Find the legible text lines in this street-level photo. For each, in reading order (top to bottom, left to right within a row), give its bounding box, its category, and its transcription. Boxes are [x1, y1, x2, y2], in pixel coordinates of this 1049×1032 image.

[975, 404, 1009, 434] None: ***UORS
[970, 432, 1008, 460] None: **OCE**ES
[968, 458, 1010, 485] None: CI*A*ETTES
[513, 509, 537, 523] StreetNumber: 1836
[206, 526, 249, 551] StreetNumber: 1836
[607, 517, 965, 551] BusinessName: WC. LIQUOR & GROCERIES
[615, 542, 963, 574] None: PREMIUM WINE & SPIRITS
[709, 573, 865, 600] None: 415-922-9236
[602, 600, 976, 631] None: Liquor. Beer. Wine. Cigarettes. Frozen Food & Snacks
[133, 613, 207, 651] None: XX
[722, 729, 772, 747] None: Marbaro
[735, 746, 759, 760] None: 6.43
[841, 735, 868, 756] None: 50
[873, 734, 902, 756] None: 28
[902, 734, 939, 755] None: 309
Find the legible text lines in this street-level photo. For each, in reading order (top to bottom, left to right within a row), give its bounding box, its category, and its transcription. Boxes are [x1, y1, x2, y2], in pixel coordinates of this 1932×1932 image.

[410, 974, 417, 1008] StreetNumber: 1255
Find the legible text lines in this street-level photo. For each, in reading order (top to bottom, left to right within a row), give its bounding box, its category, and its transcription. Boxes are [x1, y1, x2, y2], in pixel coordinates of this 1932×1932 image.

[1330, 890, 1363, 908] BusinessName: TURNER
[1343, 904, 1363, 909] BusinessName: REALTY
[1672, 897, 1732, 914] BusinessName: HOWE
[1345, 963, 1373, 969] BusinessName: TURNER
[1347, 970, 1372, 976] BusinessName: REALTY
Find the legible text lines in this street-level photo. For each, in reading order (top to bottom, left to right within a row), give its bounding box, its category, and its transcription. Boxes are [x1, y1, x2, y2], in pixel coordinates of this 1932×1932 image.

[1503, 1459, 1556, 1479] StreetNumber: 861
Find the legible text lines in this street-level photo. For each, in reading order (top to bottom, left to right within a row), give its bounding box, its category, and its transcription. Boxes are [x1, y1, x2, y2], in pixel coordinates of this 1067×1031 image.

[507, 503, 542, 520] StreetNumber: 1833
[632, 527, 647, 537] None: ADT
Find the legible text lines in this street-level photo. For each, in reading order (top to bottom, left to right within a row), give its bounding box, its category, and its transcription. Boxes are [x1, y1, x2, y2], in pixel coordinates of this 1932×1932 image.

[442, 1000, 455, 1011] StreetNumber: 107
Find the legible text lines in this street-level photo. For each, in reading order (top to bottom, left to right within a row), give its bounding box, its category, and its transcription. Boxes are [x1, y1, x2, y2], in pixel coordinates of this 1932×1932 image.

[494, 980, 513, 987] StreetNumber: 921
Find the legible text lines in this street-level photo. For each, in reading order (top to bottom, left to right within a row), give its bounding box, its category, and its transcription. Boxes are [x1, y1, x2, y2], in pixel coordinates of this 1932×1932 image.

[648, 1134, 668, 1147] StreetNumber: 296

****************************************

TASK TO COMPLETE → Copy the rows above verbatim, starting at the first line and ending with the line that contains "[709, 573, 865, 600] None: 415-922-9236", including that line.

WORKED ANSWER →
Find the legible text lines in this street-level photo. For each, in reading order (top to bottom, left to right within a row), give its bounding box, its category, and its transcription. Boxes are [x1, y1, x2, y2], in pixel coordinates of this 1049×1032 image.

[975, 404, 1009, 434] None: ***UORS
[970, 432, 1008, 460] None: **OCE**ES
[968, 458, 1010, 485] None: CI*A*ETTES
[513, 509, 537, 523] StreetNumber: 1836
[206, 526, 249, 551] StreetNumber: 1836
[607, 517, 965, 551] BusinessName: WC. LIQUOR & GROCERIES
[615, 542, 963, 574] None: PREMIUM WINE & SPIRITS
[709, 573, 865, 600] None: 415-922-9236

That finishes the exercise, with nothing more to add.